Why Beauty Matters is a 2009 British documentary film written and presented by the philosopher Roger Scruton. Scruton argues for the importance and transcendental nature of beauty.

The film was a part of BBC's project Modern Beauty Season, which consisted of a number of programmes on the topic of beauty and modernity, broadcast during November and December 2009. Why Beauty Matters premiered on BBC Two on 28 November 2009.

==Reception==
Michael Hogan wrote in The Daily Telegraph:
A counterpoint to Waldemar Januszczak's Ugly Beauty treatise last week, which insisted that beauty exists in contemporary art if you know where to look, Scruton's view is much more conservative. ... En route, Scruton namechecks many of the same modern artists as Januszczak: Carl Andre's bricks, the kitsch of Jeff Koons and the Young British Artist movement. His is a passionate argument, eloquently put, if perhaps a reactionary one.

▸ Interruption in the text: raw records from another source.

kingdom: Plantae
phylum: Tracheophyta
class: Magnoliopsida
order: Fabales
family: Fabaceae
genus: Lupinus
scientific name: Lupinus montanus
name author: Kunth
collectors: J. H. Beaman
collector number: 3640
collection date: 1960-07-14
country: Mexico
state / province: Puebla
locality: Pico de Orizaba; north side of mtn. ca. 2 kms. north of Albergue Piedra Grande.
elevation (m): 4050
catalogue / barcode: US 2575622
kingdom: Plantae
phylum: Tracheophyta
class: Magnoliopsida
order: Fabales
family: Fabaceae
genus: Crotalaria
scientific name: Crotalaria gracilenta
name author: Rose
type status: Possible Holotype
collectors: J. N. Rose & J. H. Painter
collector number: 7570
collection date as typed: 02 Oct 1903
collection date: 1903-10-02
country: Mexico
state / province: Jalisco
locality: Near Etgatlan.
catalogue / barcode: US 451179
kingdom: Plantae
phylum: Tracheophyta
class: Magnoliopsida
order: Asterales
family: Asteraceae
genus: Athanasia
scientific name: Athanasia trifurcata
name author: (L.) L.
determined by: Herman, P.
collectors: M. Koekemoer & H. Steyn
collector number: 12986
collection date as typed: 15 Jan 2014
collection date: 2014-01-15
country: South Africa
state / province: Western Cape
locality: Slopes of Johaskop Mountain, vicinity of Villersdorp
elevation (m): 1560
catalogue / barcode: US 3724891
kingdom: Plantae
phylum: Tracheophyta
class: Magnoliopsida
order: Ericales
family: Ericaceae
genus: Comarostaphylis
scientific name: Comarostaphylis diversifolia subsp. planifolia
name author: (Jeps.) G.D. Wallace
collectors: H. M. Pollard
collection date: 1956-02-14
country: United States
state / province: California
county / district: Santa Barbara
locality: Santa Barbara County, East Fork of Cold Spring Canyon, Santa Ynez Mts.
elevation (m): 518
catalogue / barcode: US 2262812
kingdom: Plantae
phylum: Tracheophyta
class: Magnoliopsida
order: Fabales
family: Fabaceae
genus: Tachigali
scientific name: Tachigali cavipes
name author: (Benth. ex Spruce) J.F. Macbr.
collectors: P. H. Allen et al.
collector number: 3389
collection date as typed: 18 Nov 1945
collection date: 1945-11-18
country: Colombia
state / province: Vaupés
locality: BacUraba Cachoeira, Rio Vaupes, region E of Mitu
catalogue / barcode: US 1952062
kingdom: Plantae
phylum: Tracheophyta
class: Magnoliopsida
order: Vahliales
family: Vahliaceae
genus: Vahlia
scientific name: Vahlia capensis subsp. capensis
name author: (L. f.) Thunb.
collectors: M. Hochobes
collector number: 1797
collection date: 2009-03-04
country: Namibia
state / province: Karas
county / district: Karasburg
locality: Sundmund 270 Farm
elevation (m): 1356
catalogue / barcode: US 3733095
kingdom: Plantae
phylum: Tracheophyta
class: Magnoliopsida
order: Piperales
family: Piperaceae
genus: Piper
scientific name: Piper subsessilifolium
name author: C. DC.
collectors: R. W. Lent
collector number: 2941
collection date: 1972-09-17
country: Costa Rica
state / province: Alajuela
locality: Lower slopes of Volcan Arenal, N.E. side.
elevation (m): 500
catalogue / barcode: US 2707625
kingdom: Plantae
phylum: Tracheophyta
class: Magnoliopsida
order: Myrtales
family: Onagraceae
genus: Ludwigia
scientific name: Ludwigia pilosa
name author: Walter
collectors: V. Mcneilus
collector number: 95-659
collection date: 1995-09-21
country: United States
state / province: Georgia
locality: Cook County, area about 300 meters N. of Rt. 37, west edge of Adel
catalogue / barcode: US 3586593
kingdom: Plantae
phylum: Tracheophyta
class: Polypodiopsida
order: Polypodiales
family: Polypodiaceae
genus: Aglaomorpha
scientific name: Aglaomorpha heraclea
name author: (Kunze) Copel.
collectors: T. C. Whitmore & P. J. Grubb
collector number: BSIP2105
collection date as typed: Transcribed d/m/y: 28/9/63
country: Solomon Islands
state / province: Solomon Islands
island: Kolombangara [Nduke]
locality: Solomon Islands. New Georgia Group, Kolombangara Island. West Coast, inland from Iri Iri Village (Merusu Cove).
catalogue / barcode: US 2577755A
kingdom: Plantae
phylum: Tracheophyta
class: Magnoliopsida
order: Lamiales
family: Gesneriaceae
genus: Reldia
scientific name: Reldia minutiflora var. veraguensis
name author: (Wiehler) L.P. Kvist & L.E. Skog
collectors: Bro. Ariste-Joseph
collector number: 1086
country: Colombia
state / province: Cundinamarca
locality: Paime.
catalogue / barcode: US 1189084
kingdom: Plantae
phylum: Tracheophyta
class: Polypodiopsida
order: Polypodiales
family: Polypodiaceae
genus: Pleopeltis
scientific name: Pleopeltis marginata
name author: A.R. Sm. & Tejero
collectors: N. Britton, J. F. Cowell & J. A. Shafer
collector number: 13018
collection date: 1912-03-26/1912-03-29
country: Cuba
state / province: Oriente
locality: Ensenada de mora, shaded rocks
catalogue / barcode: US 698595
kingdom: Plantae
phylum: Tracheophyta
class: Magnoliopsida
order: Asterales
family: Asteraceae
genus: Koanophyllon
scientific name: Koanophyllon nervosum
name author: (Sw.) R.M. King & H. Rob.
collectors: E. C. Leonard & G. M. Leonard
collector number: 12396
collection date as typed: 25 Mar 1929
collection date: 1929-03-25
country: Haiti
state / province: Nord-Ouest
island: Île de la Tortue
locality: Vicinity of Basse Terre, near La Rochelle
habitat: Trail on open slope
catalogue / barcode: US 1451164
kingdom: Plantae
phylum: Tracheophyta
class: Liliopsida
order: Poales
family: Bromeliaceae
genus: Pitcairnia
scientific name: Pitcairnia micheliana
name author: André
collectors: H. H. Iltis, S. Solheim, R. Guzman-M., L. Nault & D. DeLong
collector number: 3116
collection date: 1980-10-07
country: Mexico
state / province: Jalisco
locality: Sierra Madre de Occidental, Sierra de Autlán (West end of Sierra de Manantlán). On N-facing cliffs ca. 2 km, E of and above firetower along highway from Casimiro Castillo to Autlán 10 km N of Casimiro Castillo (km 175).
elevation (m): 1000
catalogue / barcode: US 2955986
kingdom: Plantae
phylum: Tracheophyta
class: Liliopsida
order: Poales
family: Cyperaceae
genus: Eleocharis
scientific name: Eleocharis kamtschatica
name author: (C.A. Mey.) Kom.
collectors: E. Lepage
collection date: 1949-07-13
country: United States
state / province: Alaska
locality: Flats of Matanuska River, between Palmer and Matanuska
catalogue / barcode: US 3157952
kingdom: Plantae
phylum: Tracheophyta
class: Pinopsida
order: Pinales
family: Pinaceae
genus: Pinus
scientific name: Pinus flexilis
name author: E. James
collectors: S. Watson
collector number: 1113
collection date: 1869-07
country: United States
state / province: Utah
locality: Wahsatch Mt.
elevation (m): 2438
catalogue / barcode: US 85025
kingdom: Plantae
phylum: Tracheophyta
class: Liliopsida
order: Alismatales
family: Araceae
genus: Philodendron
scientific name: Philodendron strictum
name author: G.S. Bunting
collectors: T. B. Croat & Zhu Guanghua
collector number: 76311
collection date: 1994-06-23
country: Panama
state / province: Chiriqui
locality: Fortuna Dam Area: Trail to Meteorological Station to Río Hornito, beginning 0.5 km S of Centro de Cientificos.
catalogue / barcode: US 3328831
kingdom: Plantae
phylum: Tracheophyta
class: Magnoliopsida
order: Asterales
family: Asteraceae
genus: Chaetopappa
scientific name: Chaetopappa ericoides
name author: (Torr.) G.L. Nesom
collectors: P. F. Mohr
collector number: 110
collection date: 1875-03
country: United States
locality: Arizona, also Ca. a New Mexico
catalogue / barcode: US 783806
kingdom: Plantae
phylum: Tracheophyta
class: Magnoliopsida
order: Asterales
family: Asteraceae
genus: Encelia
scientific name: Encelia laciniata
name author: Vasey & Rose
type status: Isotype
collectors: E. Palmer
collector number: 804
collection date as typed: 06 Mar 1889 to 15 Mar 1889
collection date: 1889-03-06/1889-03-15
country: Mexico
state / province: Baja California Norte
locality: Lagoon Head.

Tim Dowling of The Guardian wrote:
[Scruton's] precis of the history of theories about beauty, from Plato to Kant, only served to soften his case. There's a reason people don't think of the world as "intrinsically meaningful" any more: because it isn't. ... Scruton's biggest problem was his failure to provide us with anything to replace the modern world with. To point us in the right direction for the future of architecture, he could only offer Poundbury, the Prince Charles-sponsored Anglo-Disney in Dorset. His visit with a traditionalist sculptor came across as two grumpy old men venting their contempt for all things new.